A parlare di questa proposta è stata Alessandra Bailo Modesti, project manager degli Stati Generali della green economy e relatrice sul tema nel corso di WiGreen.

"La green economy rappresenta un nuovo paradigma di sviluppo economico che può assicurare occupazione, investimenti e ritorni a medio e lungo termine".  

«In un Paese investito da molteplici crisi, un Green New Deal offre una visione integrata efficace per ristrutturare il nostro sistema economico e sociale" – ha concluso Bailo Modesti.

(Il logo di WiGreen)
(Il logo di WiGreen)

Le aziende attive

WiGreen ha voluto poi dare spazio a quelli che devono essere in estrema sintesi gli artefici delle politiche di sostenibilità.

Quattro in particolare le imprese presenti per esporre gli sforzi compiuti e i risultati ottenuti attraverso un nuovo paradigma ambientale applicato alla produzione: SC Johnson, Syngenta, Consorzio Tutela Vini Soave, Curtiriso.

"Produrre secondo un modello di agricoltura sostenibile, caratterizzato da un attento equilibrio tra le componenti economica, sociale e ambientale, è da sempre la priorità per Syngenta – ha detto Paolo di Lernia, responsabile Comunicazione Syngenta Italia -. L'attenzione rivolta allo spreco ambientale è una tematica su cui siamo particolarmente impegnati.
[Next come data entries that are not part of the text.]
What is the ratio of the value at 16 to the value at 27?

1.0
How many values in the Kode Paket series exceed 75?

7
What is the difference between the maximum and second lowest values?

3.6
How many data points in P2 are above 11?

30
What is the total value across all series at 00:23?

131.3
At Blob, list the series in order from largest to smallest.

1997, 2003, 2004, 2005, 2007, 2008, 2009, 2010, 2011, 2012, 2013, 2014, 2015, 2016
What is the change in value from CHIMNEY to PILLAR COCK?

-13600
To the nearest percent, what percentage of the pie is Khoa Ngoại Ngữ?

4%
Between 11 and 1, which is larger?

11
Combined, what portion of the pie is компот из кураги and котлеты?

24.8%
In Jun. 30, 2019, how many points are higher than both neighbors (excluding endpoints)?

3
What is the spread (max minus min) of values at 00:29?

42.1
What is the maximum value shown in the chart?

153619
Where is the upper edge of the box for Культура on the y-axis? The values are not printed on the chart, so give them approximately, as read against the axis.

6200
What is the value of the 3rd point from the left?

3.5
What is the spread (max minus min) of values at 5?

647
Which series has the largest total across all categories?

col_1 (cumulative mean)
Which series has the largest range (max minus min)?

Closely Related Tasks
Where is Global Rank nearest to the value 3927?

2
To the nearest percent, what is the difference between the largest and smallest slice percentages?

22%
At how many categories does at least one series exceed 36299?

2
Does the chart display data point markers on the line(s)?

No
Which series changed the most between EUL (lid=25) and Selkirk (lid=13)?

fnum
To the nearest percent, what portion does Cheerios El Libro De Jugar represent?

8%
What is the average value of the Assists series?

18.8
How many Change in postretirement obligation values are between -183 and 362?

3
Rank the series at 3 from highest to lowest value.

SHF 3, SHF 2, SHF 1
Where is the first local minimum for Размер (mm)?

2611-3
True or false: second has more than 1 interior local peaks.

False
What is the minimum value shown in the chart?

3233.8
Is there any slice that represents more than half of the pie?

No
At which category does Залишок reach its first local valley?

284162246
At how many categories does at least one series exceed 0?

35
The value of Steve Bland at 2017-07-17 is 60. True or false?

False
Lo scorso anno abbiamo lanciato The Good Growth Plan, l'ambizioso piano mondiale da realizzare entro il 2020, in cui è indicato il contributo che Syngenta intende assumere per vincere la sfida della sicurezza alimentare in modo sostenibile, senza spreco di risorse. Tra le tematiche incluse nel piano c'è l'acqua, e la sua corretta gestione in agricoltura, su cui ci siamo focalizzati concretamente attraverso sia l'innovazione e tecnologia sia progetti formativi".

(Sprim Italia, promotrice del forum)
(Sprim Italia, promotrice del forum)

Mentre Nazareno Vicenzi, Responsabile dei Progetti Scientifici e di Ricerca per il Consorzio Tutela Vini Soave, ha esposto le azioni intraprese sinora dal gruppo di tutela: "Il nostro impegno in materia di sostenibilità è iniziato da qualche anno e raggiungerà l'apice nel corso del 2014, con lo sviluppo di un'etichetta ambientale che illustrerà al consumatore il basso impatto di un vino generico Soave DOC. Il sistema Soave è da tempo una realtà sostenibile, ma adesso stiamo portando a termine un progetto che, per la prima volta, ci permetterà di misurare la sostenibilità con dati concreti".

I premi assegnati

In conclusione del convegno sono stati assegnati i diversi premi di WiGreen: il premio Practice +Sostenibile è stato vinto giovedì 13 da Sc Johnson, e venerdì 14 da Curtiriso, il premio "Rendi l'informazione + Sostenibile" è stato dato ad Andrea Bertaglio de La Stampa per l'articolo "La produzione di cibo in Europa potrebbe presto raggiungere il limite". Infine il riconoscimento  "Innovazione + Sostenibile" è stato consegnato all'azienda di accessori di moda ecosostenibili Silvia Massacesi.